Saturday, April 02, 2011

N.Y. YANKEES ~ Brian Cashman Doesn't Mince Words

From the desk of:  Blame Carlos May

New York Yankees:  The GM laughs little, jokes less, and just doesn't play at all.

There's only one way I can classify Yankee GM Brian Cashman's comments regarding Pedro Feliciano.  First this is the Tweet by YES Network's Jack Curry:

@JackCurryYES   Jack Curry Feliciano led the major lgs in appearances with the Mets the last 3 yrs. "He was abused," Cashman said

Cashman's comments were a direct indictment levied against the New York Mets.  As for what I think of that comment? - It's completely comical and absurd.  And his increasing curt choice of words delivered with a smug matter-of-fact cockiness is an ongoing indication of how high Cashman's ego has skyrocketed over the last few years.

Why I think his comments are comical have nothing to do with his taking a jab and my team of choice; the New York Mets.  No; Cashman's choice words to describe the situation he and his off season bullpen acquisition find themselves in are a reflection of Cashman himself knowing full well the work load Feliciano has endured these last three years and signed him anyway.  Feliciano is the latest in a long line of horrible pitching acquisitions by Cashman.  Maybe I'll get into that more later.  But you know who they are. 

Going back to Mariano Rivera's first year as an understudy under John Wetteland...Now that was abuse.  I believe he had over 100 innings pitched as a reliever.  Every year Joe Torre had at least one mule that he abused and they were never the same again.  Because when Joe Torre didn't trust you, someone else's arm was going to get spent.

If Pedro Feliciano didn't break down he'd be a work horse and Cashman would have authored a savvy signing.  But because the "known to be overly taxed" reliever now finds himself on the Yankees DL, he suddenly became a victim of Met Abuse.  Forget that the Mets knew enough not to sign him.  How convenient for Cashman to say such a thing.  If Brian Cashman believes that to be so, then it's time for the Mets to set up a Hot-Line so as to prevent this from ever happening again.  How dare Brian Cashman sign a former Met who suddenly became damaged goods.  We owe him better than that.  Did we forget our lot in life?

But it's more than just Feliciano.  Brian Cashman has come a long long way since his days as a Yankee intern.  He now rules them with an iron fist and a tongue laced with a dismissive attitude to boot.  He was once the master of saying nothing.  Now-a-days what he says and how he says it, is an astonishing listen in SMUG - straight out of the School of Robert Moses for Effective Dismissive Speaking and Advancements in Elitism.

Working backwards, the most recent line in the sand he drew was with Jeter's off-season contract extension.  The General Manager's demeanor took an unusually disparaging approach in his negotiations.  A "be-lucky-you-still-have-a-job" Cashman gauntlet prevents Jorge Posada from "ever" being the Yankees' prideful backstop again.  Then there's Joba.  In my opinion, the Yankees, and Cashman in particular ruined this kid.

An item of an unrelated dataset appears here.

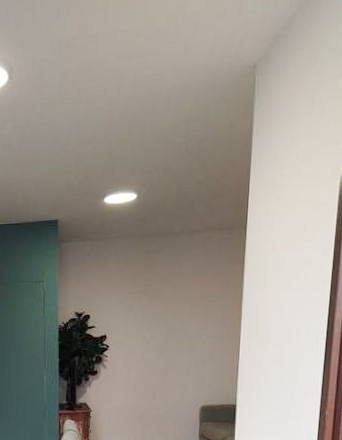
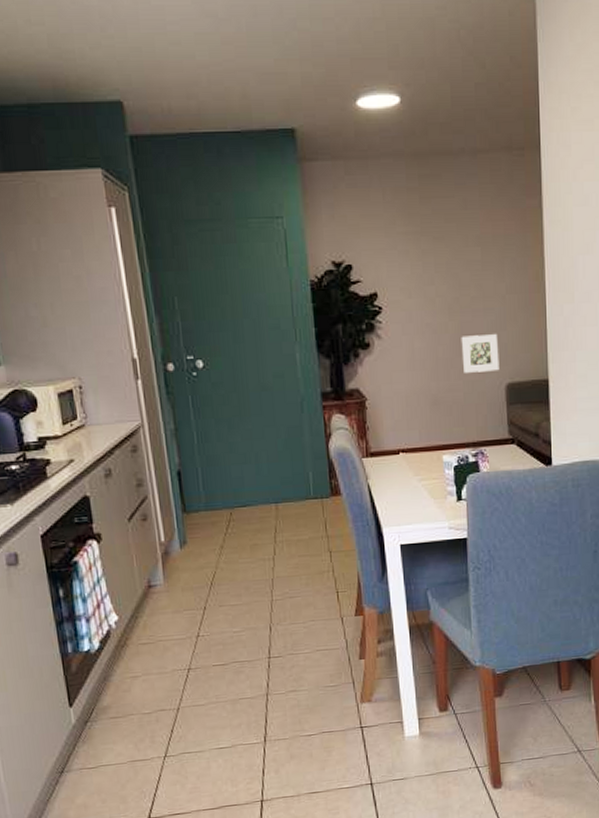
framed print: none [167,368,197,396] -> present [461,334,500,373]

And Brian Cashman seems so "Oh Well" about Joba's status.  The GM was very displeased with the apparent shape the young hurler came into camp in.  But in describing his lack of satisfaction with the situation, he chose to use some very cutting words.

Let's go further; - Back to when A-Rod and Scott Boras chose to use the World Series as their personal platform to announce they were opting out of the rest of their contract (signed with Texas) the Yankees were now in possession of.  Brian Cashman ever so matter-of-factly, basically told Alex Rodriguez to beat it.  I'd bet the word "scram" was even a thought.  If the decision were left solely to Cashman, A-Rod would not be a Yankee today.

There are more players; more instances.  Think Bernie Williams.  Think Andy Pettitte the first time.

But think back to the ultimatum he challenged George Steinbrenner with.  Brian was prepared to walk out the door but still offered advice on what needed to be done in order for the Yankees to maintain sustained success.  Some of Cashman's plans addressed the farm system, and other parts of his plan covered salary controls.  But most of all, Brian Cashman insisted George dis-ban the little gaggle of subversives in Tampa; Team Tamper as I used to call them.  George always played his GM's against his boys in Tampa; among them, pitching "guru" Billy Connors.  Cashman basically told George it's either them or me, but someone has to go.  So George said, OK Brian.  Stay, and you'll have full control.  But now your posterior is on the line.. - is basically the tone Boss held with his emboldened GM (almost former GM).

Ever since then, Brian Cashman has spoken with a tongue as shape as a Ginsu.

He now operates like someone who knows he's ready to leave and will walk on the edge just for fun because quitting or getting fired is something he can give less that two fungos about at this point in his Yankee career.

I'm not saying any of this is a bad thing; or good - I'm just saying.  It's interesting to remember where he came from within this organization, to the megalomaniac he's slowly growing into now.